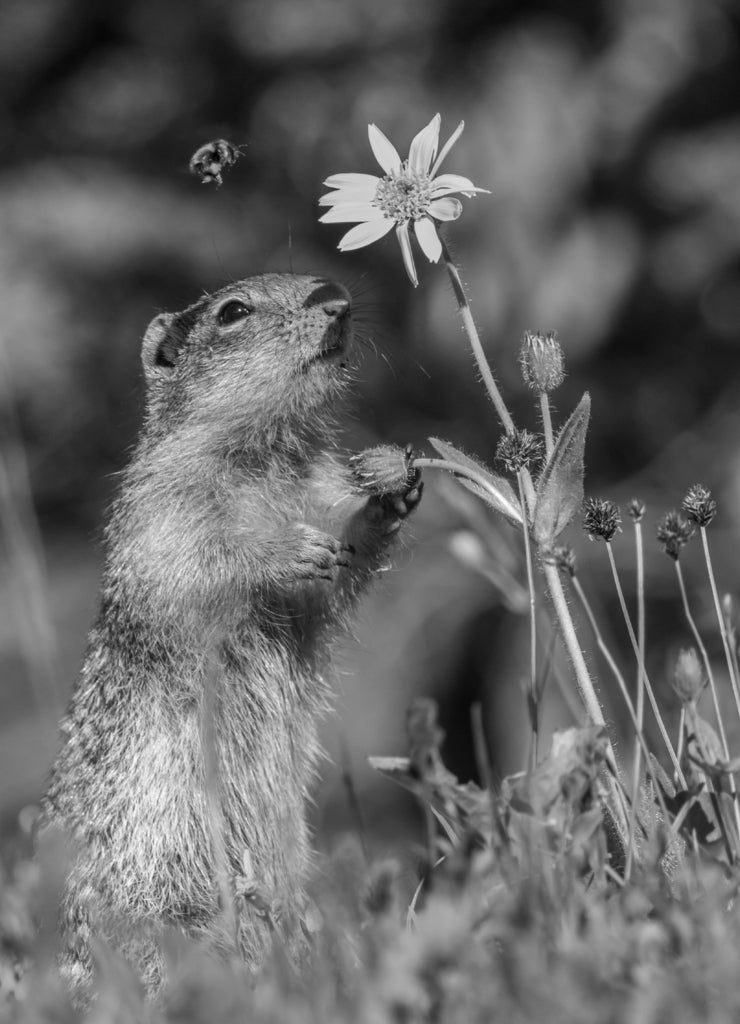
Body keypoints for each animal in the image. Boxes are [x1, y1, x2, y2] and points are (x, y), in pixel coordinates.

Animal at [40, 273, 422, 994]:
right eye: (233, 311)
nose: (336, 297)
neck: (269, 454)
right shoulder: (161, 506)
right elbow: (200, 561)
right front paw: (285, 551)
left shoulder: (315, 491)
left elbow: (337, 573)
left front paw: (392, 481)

==

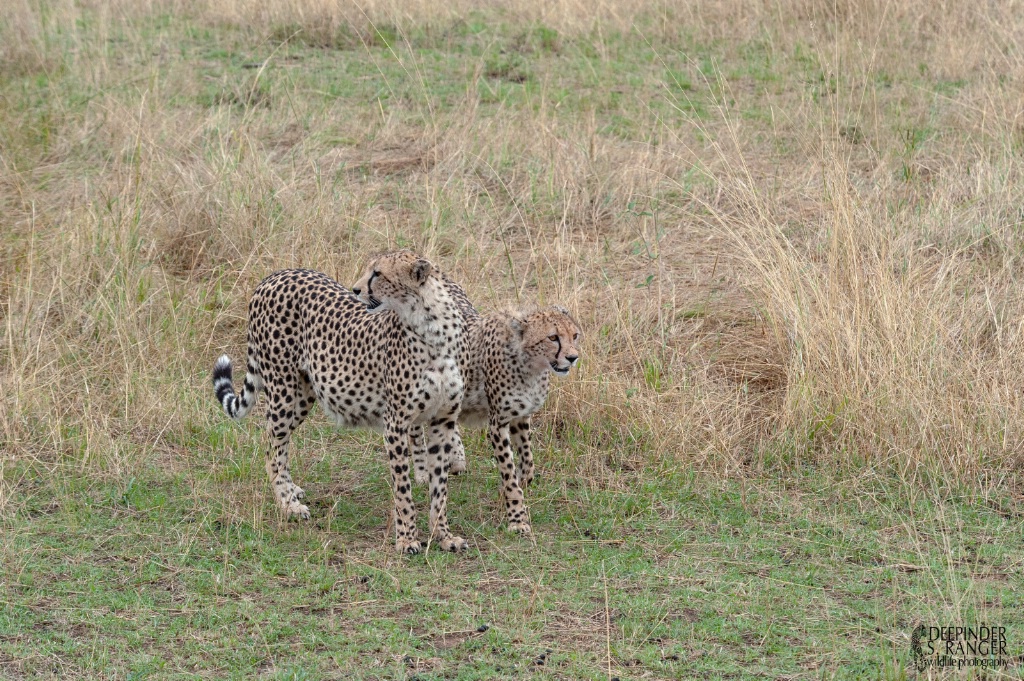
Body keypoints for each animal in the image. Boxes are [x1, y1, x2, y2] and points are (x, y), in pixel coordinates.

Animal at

▶ _Aim of the task_
To answer, state the number of lines in the records holding the string "right", and leave out everything else.

▶ _Answer below_
4